Can I cry now? 😦 After seeing Thor (which I will discuss in the next blog), my expectations for Green Lantern reached an all-time high. I mean, if Thor can be that good—for a character that’s not as popular—how much better can Green Lantern be, right? It should be excellent. Yes, DC, it should’ve been excellent but it was a far cry from that. For someone who has very little background of who Hal Jordan is, all I really wanted was to be entertained. While watching the movie, I find myself enjoying the popcorn more than the movie itself. It was a slow kill—slowly disappointing me as the movie dragged on. It spent 70% of the time dwelling on Hal’s human story than his superhero transformation and character progression. If I was disappointed, my husband was overwrought. He is a certified Green Lantern fan and a Geoff Johns (writer) follower. So he knows the storyline and all. He is like my personal graphic novel guru.

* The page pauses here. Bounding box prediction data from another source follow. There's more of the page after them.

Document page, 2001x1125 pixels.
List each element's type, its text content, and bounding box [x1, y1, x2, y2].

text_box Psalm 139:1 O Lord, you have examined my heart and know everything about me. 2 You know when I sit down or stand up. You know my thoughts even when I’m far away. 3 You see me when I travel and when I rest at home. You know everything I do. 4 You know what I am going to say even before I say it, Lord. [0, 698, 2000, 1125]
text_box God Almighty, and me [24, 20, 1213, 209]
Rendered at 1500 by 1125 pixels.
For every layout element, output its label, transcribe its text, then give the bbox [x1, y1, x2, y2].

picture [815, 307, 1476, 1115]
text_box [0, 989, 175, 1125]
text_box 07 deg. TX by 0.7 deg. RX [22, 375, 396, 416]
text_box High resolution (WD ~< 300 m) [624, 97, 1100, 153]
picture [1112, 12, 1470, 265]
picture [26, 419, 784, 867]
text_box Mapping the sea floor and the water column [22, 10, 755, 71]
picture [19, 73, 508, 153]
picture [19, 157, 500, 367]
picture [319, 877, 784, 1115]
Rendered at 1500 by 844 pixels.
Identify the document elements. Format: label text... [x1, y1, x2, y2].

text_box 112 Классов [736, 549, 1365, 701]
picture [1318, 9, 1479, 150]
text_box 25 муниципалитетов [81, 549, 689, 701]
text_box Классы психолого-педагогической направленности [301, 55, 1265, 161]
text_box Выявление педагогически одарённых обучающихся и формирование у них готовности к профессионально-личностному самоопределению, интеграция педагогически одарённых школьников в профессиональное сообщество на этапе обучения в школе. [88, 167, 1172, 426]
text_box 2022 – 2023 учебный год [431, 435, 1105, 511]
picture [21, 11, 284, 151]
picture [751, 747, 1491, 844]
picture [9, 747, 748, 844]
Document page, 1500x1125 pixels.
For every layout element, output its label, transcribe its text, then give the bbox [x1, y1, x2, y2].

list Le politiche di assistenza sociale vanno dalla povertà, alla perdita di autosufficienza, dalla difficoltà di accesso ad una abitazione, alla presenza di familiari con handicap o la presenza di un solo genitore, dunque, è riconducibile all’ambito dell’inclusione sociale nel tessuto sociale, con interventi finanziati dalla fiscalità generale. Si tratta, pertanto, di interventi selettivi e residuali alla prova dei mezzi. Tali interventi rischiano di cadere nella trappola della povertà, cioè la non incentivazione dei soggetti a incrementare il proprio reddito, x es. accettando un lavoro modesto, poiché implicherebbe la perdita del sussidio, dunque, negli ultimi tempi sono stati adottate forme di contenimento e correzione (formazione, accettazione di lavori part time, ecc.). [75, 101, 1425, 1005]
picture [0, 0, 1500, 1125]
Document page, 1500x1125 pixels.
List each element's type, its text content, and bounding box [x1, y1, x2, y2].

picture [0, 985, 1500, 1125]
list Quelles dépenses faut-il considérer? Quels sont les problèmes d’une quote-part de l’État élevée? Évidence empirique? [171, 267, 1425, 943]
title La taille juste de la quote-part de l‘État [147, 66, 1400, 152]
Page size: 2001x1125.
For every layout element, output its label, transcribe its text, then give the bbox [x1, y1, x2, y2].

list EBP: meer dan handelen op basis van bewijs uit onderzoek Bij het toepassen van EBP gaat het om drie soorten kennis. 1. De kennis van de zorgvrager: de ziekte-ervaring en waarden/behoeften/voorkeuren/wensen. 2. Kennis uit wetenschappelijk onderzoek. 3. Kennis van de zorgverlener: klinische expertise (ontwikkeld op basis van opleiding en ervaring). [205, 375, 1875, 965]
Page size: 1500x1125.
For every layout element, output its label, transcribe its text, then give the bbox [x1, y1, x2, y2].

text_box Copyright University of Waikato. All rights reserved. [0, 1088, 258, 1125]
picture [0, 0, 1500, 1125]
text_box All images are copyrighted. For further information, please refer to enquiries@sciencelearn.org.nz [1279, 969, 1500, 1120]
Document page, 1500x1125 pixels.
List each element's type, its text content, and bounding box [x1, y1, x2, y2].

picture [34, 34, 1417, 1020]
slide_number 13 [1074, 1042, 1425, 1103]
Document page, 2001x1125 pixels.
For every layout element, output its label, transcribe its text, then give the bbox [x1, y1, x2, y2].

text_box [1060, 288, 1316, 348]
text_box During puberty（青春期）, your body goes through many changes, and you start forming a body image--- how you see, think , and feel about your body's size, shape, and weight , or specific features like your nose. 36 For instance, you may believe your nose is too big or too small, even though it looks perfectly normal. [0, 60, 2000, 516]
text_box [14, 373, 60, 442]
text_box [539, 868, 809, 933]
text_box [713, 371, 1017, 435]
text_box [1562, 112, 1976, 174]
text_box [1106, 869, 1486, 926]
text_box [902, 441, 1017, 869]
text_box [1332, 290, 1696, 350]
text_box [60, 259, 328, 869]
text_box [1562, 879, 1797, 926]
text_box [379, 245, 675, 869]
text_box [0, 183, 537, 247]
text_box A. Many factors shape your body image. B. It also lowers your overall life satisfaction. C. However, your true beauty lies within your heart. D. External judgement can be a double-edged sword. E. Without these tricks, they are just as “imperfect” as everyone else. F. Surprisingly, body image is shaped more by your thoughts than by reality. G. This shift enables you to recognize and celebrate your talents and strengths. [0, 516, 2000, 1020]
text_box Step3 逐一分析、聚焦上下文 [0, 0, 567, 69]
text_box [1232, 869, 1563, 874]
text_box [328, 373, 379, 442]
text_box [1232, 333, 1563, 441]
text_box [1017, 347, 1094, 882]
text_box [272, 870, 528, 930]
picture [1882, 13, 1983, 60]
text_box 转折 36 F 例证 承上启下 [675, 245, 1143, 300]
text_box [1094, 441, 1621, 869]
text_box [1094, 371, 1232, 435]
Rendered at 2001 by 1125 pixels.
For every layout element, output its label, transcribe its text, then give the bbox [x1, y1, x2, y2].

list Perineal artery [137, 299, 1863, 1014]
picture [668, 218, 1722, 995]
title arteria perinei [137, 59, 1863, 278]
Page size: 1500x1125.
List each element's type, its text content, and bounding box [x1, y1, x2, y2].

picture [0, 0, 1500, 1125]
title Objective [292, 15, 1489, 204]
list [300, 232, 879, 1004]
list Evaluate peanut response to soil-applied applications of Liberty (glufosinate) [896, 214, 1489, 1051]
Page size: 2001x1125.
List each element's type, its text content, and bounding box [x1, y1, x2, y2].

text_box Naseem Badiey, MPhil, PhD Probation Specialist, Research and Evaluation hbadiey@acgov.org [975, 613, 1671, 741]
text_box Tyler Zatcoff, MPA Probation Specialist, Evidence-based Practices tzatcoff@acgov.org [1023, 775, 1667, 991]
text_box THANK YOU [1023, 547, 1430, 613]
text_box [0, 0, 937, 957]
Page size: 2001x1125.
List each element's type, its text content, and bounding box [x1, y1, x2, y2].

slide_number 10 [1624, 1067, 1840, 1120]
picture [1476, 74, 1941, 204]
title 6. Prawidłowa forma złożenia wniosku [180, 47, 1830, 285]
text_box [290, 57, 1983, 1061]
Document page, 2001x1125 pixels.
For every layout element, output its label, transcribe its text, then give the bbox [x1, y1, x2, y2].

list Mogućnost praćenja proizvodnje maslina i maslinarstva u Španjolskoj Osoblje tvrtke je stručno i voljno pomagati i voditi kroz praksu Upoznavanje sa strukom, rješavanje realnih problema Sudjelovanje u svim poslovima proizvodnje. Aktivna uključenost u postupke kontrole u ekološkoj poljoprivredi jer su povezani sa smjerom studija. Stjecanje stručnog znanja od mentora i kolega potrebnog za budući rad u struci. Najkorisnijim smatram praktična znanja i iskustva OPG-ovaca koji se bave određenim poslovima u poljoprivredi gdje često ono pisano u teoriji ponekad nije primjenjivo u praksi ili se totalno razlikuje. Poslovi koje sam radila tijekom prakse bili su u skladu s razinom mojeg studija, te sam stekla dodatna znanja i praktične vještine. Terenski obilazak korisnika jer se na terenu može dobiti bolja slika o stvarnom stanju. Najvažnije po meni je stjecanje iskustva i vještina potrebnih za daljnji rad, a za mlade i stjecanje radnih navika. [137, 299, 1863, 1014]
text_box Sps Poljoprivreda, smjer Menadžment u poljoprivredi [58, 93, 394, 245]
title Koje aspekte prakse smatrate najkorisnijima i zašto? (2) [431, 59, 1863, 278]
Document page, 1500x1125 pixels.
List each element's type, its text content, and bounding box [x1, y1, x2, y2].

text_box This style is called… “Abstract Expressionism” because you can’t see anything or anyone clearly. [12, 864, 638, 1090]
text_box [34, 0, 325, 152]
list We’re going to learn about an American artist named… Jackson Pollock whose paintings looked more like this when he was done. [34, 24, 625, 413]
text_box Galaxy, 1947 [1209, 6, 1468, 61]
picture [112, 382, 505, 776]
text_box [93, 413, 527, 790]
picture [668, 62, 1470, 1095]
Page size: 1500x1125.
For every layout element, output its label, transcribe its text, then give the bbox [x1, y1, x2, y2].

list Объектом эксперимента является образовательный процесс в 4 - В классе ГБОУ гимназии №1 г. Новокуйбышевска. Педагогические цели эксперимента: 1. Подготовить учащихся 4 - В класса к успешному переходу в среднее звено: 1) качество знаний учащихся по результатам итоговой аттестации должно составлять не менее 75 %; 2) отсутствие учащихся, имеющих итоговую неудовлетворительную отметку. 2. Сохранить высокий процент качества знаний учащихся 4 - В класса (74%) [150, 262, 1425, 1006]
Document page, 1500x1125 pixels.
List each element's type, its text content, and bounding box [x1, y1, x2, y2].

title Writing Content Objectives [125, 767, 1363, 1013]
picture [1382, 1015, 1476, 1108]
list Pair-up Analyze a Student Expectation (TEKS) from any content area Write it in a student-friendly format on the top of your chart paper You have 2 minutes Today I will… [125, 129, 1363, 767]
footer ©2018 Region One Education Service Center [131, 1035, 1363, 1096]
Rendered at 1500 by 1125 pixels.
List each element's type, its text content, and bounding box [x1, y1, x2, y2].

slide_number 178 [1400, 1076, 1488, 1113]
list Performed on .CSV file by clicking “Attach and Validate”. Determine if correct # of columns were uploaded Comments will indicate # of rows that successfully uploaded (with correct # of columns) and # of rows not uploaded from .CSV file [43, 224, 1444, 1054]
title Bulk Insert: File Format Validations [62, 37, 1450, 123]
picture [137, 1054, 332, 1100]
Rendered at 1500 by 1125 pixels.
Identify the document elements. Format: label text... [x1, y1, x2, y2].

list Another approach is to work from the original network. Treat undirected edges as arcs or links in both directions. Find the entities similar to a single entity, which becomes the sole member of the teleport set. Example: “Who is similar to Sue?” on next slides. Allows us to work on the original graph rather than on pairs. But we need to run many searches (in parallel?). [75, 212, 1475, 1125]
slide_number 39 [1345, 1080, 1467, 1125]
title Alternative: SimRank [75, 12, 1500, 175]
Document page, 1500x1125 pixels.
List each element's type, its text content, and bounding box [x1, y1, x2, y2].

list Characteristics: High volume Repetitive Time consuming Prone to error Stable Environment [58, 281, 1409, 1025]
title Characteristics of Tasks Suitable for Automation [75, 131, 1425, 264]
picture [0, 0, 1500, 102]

He gave me a Green Lantern 101 crash course before the movie, which made me all the more excited. I guess I shouldn’t have asked hubby for that crash course, it made me expect a wild ride not a sickening boat ride. Oh well, on the bright side, I am more motivated now to read Green Lantern’s graphic novels and be really entertained! 🙂

So, what do I typically expect from a superhero movie? Lots of action (Green Lantern just made it to bare minimum), really cool special effects and CGI (average; Oa looks very dark; if the scene was taking place in the universe it should at least look grand but it was futuristically bland), noteworthy lines befitting superheroes reminiscent of Dark Knight (except for the oath, I didn’t catch anything memorable), a very effective antagonist (Parallax was merely a scary smoke; now I miss Casper, at least he’s cute), and a strong supporting cast (aside from Sinestro there’s no one else to complement Hal; the aliens were just too many and I wish they did more than just stand in a group and chant). Too bad, I really liked Ryan Reynolds for the role but he lacked the “attitude”. On the other hand, Blake Lively turned from a tough fighter pilot chick to a damsel in distress because she merely became a helpless love interest from the middle of the film up to the end. Although, I liked the part when she discovered that Green Lantern was Hal Jordan. Haha! Very natural acting on that one, Ms. Carol Ferris! It pains me to give a rating for this film. I guess I’ll give it 5 out of 10—for the effort, for the effective marketing hype, for Ryan Reynolds, and for the Krispy Kreme special doughnut that bore out of it.